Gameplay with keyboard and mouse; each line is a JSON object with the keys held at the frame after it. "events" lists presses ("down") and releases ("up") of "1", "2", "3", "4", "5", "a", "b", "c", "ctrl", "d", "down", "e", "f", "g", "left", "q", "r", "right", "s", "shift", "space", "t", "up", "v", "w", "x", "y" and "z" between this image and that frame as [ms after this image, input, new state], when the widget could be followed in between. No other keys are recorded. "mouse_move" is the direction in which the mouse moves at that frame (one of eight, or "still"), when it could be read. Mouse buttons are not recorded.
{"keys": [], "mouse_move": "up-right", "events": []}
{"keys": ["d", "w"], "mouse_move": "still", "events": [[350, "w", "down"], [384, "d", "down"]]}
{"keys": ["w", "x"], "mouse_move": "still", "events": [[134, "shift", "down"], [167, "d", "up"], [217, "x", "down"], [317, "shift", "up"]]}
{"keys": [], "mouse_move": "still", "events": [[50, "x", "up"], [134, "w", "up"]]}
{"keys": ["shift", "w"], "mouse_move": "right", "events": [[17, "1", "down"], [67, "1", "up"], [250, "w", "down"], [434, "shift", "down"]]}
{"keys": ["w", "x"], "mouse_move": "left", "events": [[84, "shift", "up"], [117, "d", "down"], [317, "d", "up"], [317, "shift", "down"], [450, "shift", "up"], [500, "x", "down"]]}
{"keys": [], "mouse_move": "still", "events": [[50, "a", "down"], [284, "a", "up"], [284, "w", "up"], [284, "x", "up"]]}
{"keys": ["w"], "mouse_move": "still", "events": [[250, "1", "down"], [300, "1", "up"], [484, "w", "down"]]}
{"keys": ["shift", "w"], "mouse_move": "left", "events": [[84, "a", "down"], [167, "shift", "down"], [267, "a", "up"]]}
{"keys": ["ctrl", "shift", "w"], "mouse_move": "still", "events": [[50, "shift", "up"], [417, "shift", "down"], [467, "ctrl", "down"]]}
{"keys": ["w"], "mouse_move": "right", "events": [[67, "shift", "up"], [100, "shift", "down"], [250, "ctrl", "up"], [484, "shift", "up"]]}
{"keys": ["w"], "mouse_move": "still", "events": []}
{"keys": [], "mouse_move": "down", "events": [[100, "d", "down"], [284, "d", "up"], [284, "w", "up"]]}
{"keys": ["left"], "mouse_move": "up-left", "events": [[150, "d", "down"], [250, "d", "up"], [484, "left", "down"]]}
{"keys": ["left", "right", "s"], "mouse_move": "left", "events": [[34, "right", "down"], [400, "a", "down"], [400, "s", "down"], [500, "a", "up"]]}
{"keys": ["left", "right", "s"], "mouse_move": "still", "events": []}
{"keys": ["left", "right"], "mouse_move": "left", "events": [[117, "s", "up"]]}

....

Output the listing exactly, from first line to last.

Gameplay with keyboard and mouse; each line is a JSON object with the keys held at the frame after it. "events" lists presses ("down") and releases ("up") of "1", "2", "3", "4", "5", "a", "b", "c", "ctrl", "d", "down", "e", "f", "g", "left", "q", "r", "right", "s", "shift", "space", "t", "up", "v", "w", "x", "y" and "z" between this image and that frame as [ms after this image, input, new state], when the widget could be followed in between. No other keys are recorded. "mouse_move" is the direction in which the mouse moves at that frame (one of eight, or "still"), when it could be read. Mouse buttons are not recorded.
{"keys": [], "mouse_move": "up-right", "events": []}
{"keys": ["d", "w"], "mouse_move": "still", "events": [[350, "w", "down"], [384, "d", "down"]]}
{"keys": ["w", "x"], "mouse_move": "still", "events": [[134, "shift", "down"], [167, "d", "up"], [217, "x", "down"], [317, "shift", "up"]]}
{"keys": [], "mouse_move": "still", "events": [[50, "x", "up"], [134, "w", "up"]]}
{"keys": ["shift", "w"], "mouse_move": "right", "events": [[17, "1", "down"], [67, "1", "up"], [250, "w", "down"], [434, "shift", "down"]]}
{"keys": ["w", "x"], "mouse_move": "left", "events": [[84, "shift", "up"], [117, "d", "down"], [317, "d", "up"], [317, "shift", "down"], [450, "shift", "up"], [500, "x", "down"]]}
{"keys": [], "mouse_move": "still", "events": [[50, "a", "down"], [284, "a", "up"], [284, "w", "up"], [284, "x", "up"]]}
{"keys": ["w"], "mouse_move": "still", "events": [[250, "1", "down"], [300, "1", "up"], [484, "w", "down"]]}
{"keys": ["shift", "w"], "mouse_move": "left", "events": [[84, "a", "down"], [167, "shift", "down"], [267, "a", "up"]]}
{"keys": ["ctrl", "shift", "w"], "mouse_move": "still", "events": [[50, "shift", "up"], [417, "shift", "down"], [467, "ctrl", "down"]]}
{"keys": ["w"], "mouse_move": "right", "events": [[67, "shift", "up"], [100, "shift", "down"], [250, "ctrl", "up"], [484, "shift", "up"]]}
{"keys": ["w"], "mouse_move": "still", "events": []}
{"keys": [], "mouse_move": "down", "events": [[100, "d", "down"], [284, "d", "up"], [284, "w", "up"]]}
{"keys": ["left"], "mouse_move": "up-left", "events": [[150, "d", "down"], [250, "d", "up"], [484, "left", "down"]]}
{"keys": ["left", "right", "s"], "mouse_move": "left", "events": [[34, "right", "down"], [400, "a", "down"], [400, "s", "down"], [500, "a", "up"]]}
{"keys": ["left", "right", "s"], "mouse_move": "still", "events": []}
{"keys": ["left", "right"], "mouse_move": "left", "events": [[117, "s", "up"]]}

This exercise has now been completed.